Dr Luca Galantucci (Newcastle University) gives a webinar on ‘Long-lived superfluid vortex bundles in a self-consistent model of Quantum Turbulence’

Abstract

Helium II is characterised by a two-fluid nature where the two fluid components, the superfluid and the normal fluid, interact via a mutual friction force arising from the relative motion of superfluid vortices with respect to the normal component. The physical and numerical modelling of this friction force and its impact on the normal fluid motion is a long-standing open issue in low-temperature physics.

To make progress, in this webinar I will present a novel algorithm, named FOUCAULT (Fully cOUpled loCAl model of sUperfLuid Turbulence) [1], for the numerical simulation of quantum turbulence in helium II at nonzero temperatures.

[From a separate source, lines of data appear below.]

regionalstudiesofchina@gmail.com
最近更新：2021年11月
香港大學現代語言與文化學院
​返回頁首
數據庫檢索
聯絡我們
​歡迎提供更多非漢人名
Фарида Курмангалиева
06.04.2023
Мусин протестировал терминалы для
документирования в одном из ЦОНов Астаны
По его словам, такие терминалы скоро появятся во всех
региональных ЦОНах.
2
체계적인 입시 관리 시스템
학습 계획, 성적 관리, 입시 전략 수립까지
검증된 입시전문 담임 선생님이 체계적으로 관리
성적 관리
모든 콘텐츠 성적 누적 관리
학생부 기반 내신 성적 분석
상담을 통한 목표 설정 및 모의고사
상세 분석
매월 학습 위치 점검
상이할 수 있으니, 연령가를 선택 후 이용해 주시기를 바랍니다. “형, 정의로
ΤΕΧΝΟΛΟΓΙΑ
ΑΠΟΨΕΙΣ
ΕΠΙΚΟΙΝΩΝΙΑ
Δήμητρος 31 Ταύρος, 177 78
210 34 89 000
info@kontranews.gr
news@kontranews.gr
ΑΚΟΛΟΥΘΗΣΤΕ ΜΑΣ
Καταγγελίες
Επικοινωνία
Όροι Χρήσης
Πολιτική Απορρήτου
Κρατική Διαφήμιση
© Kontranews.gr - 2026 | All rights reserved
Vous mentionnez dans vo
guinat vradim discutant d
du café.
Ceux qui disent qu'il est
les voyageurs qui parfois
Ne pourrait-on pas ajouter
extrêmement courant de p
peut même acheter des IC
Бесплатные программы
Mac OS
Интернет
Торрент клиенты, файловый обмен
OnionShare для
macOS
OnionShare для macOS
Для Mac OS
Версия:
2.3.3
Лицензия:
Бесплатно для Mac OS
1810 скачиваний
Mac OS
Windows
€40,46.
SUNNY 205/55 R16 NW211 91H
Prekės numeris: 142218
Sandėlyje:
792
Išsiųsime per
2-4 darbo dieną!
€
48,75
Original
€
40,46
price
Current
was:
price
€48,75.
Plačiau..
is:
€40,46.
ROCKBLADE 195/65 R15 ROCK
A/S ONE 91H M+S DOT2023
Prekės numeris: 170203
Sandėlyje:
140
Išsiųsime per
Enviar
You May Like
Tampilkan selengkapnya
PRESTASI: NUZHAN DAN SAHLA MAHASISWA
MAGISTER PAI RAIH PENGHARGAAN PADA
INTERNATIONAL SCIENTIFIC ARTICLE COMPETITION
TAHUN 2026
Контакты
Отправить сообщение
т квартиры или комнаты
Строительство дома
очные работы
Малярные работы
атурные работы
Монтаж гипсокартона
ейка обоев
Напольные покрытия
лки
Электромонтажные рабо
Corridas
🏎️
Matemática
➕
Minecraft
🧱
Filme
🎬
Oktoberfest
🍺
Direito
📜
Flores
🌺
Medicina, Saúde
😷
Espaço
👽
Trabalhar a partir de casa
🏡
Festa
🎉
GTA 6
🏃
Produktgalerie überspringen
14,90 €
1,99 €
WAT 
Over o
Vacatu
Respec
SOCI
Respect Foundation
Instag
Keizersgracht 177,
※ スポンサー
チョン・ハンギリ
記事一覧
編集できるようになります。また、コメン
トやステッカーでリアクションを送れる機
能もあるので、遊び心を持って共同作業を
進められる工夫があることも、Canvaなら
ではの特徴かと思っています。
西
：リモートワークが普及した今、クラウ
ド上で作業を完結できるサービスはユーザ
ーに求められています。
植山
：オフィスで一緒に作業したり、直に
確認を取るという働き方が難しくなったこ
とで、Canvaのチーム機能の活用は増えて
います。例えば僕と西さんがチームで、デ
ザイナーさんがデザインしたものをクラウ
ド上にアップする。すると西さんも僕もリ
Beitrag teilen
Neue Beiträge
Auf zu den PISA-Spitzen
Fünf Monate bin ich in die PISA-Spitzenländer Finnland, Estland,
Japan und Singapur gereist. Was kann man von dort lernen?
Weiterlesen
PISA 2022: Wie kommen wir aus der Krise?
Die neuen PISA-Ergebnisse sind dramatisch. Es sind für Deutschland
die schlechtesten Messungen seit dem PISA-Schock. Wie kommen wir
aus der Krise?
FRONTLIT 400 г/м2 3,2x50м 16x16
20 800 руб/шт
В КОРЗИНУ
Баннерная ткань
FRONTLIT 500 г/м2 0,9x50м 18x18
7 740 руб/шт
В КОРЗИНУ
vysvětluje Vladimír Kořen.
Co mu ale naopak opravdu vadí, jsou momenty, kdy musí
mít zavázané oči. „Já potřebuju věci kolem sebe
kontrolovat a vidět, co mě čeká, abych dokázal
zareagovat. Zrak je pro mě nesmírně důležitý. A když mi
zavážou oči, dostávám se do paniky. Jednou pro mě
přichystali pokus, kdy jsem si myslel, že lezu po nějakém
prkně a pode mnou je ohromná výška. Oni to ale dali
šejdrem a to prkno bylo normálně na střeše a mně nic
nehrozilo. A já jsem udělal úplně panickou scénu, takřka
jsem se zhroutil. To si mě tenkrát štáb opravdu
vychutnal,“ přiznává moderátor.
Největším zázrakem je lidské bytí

Peculiar to our method is the modelling of the mutual friction force via a classical, low-Reynolds number approach and its regularisation employing a theoretical framework developed in the context of active particles in classical turbulence [2]. In addition, our innovative numerical architecture allows the resolution of a wider range of flow length scales compared to the previous literature.

We employ this novel algorithm to study the shrinking of individual superfluid vortex rings in an initially quiescent normal fluid and the temporal evolution of toroidal vortex bundles. We analyse the normal fluid disturbances generated by the vortex motion and show that the coupling between the two components is responsible for the observed long lifetimes of the vortex bundles, consistently with experimental findings [3].

(Joint work with Giorgio Krstulovic, Carlo Barenghi and Andrew Baggaley)

[1] L. Galantucci, A. Baggaley, C. Barenghi, G. Krstulovic. A new self-consistent approach of quantum turbulence in superfluid helium, Eur. Phys. J. Plus 135, 547 (2020) [2] P. Gualtieri, F. Picano, G. Sardina, C.M. Casciola. Exact regularized point particle method for multiphase flows in the two-way coupling regime, J. Fluid Mech. 773, 520 (2015) [3] H. Borner, T. Schmeling, and D. Schmidt. Experiments on the circulation and
propagation of large-scale vortex rings in He II, Phys. Fluids 26, (1983).